**Aim of the exercise**
Every line of the data below should be repeated exactly, and no picture should be copied.

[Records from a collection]
╔══

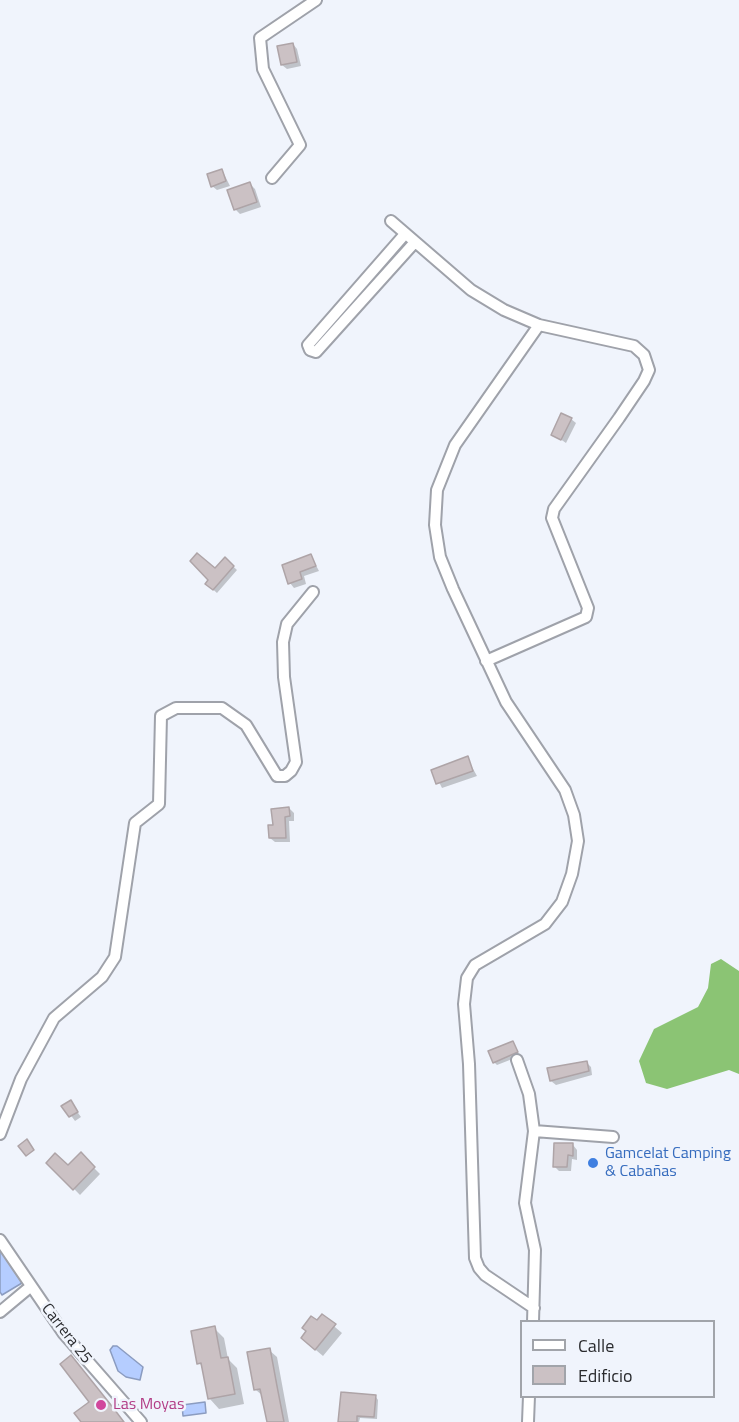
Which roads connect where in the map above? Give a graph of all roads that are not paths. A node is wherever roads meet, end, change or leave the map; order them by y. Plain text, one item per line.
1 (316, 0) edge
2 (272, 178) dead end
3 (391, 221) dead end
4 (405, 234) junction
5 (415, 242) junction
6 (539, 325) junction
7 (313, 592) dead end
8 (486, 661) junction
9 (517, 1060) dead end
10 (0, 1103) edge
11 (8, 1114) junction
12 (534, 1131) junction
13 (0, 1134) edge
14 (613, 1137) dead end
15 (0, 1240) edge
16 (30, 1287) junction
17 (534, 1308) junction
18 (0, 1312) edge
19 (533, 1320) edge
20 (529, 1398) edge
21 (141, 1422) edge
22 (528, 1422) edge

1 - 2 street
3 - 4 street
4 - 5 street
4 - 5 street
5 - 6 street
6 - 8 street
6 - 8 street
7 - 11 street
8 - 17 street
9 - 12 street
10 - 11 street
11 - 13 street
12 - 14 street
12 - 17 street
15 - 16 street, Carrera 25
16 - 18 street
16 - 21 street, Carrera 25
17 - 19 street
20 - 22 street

╚══

**Output of the exercise**
Which roads connect where in the map above? Give a graph of all roads that are not paths. A node is wherever roads meet, end, change or leave the map; order them by y. Plain text, one item per line.
1 (316, 0) edge
2 (272, 178) dead end
3 (391, 221) dead end
4 (405, 234) junction
5 (415, 242) junction
6 (539, 325) junction
7 (313, 592) dead end
8 (486, 661) junction
9 (517, 1060) dead end
10 (0, 1103) edge
11 (8, 1114) junction
12 (534, 1131) junction
13 (0, 1134) edge
14 (613, 1137) dead end
15 (0, 1240) edge
16 (30, 1287) junction
17 (534, 1308) junction
18 (0, 1312) edge
19 (533, 1320) edge
20 (529, 1398) edge
21 (141, 1422) edge
22 (528, 1422) edge

1 - 2 street
3 - 4 street
4 - 5 street
4 - 5 street
5 - 6 street
6 - 8 street
6 - 8 street
7 - 11 street
8 - 17 street
9 - 12 street
10 - 11 street
11 - 13 street
12 - 14 street
12 - 17 street
15 - 16 street, Carrera 25
16 - 18 street
16 - 21 street, Carrera 25
17 - 19 street
20 - 22 street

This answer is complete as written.